Cristalli di Granato nelle Granuliti
Questa superficie, qui deformata ed esposta, ma che un tempo si trovava a circa 40 chilometri di profondità, può essere considerata la discontinuità di Mohorovičić: siamo arrivati. Le peridotiti sono rocce ultrabasiche contenenti olivina (un nesosilicato tipico di rocce povere in silice) almeno per il 40% di tutti i cristalli e poi ortopirosseno e clinopirosseno in percentuali variabili. Nel nostro caso, poiché la percentuale di ortopirosseno supera il 95% di tutti i pirosseni presenti (c'è quindi solo 5% di clinopirosseno), la roccia prende il nome di hartzburgite.
Serpentinite
Le peridotiti si formano nella parte superiore del mantello e spesso vanno incontro al processo metamorfico di serpentinizzazione che comporta la trasformazione dei cristalli di olivina e di pirosseno in minerali del gruppo dei serpentini. I "serpentini" sono i silicati lizardite, crisotilo e antigorite. Altro cristallo che si forma con il processo di serpentinizzazione è la magnetite, il minerale più ricco in ferro (72,5%) esistente in natura che spesso fa assumere alla roccia il colore della ruggine.

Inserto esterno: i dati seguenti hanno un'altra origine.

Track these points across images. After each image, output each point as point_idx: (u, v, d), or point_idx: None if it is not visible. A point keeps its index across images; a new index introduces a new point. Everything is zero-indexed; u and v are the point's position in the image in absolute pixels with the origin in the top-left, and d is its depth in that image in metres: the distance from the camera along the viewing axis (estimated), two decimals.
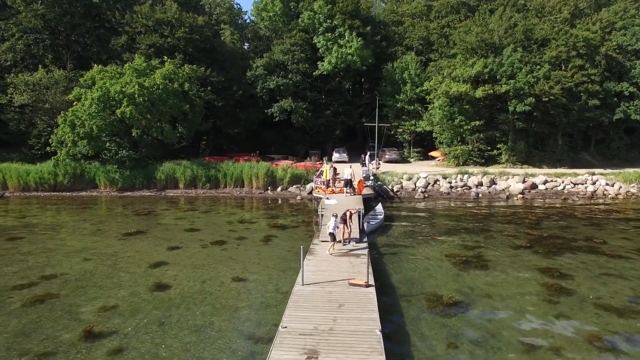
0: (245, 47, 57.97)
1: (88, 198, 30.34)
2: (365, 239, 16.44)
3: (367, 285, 11.38)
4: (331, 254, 14.12)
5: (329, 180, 25.81)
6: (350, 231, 15.94)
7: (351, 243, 15.68)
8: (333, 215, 14.75)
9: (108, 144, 33.16)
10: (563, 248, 16.96)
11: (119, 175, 32.59)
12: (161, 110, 33.31)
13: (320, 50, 43.25)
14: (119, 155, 32.70)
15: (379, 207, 23.22)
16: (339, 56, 41.31)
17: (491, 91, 36.16)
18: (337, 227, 14.70)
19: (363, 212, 19.20)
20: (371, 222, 19.91)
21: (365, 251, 14.67)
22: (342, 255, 14.11)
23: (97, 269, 14.47)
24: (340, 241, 15.07)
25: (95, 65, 35.05)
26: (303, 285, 11.48)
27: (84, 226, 21.14)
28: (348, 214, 15.75)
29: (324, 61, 42.60)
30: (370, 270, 11.98)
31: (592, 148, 44.30)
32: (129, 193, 31.88)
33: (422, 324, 10.53)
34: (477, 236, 19.05)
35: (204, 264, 15.13)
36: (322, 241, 15.73)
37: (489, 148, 39.54)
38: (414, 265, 14.98)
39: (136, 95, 31.17)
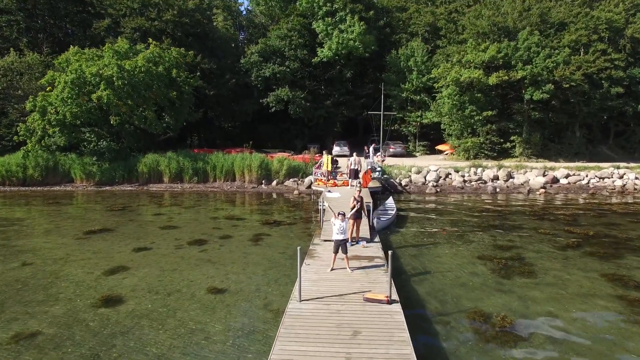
0: (241, 37, 54.85)
1: (60, 193, 27.04)
2: (377, 238, 13.30)
3: (390, 302, 8.20)
4: (350, 271, 10.04)
5: (329, 171, 22.71)
6: (358, 228, 12.80)
7: (361, 243, 12.56)
8: (339, 215, 10.09)
9: (87, 134, 29.93)
10: (621, 249, 13.81)
11: (96, 168, 29.37)
12: (144, 95, 30.04)
13: (319, 36, 40.06)
14: (98, 146, 29.48)
15: (390, 202, 20.11)
16: (340, 42, 38.13)
17: (506, 77, 33.02)
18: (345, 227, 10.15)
19: (372, 206, 16.08)
20: (382, 219, 16.79)
21: (381, 253, 11.57)
22: (351, 259, 10.81)
23: (34, 277, 11.18)
24: (347, 240, 11.76)
25: (72, 47, 31.72)
26: (301, 301, 8.28)
27: (40, 223, 17.84)
28: (357, 203, 12.45)
29: (323, 47, 39.42)
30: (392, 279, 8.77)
31: (611, 141, 41.35)
32: (107, 187, 28.68)
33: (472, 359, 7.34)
34: (508, 234, 15.94)
35: (175, 269, 11.89)
36: (324, 240, 12.59)
37: (502, 140, 36.41)
38: (441, 272, 11.82)
39: (114, 79, 27.88)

La serpentinite, che qui è possibile osservare, è una roccia derivata dal metamorfismo con forte idratazione di una precedente peridotite. Finisce il sentiero geologico e per adesso il nostro breve viaggio verso il centro della Terra ( a questo collegamento trovate la mappa del percorso). Per proseguire verso il nucleo... per adesso, occorre tornare a consultare le onde sismiche.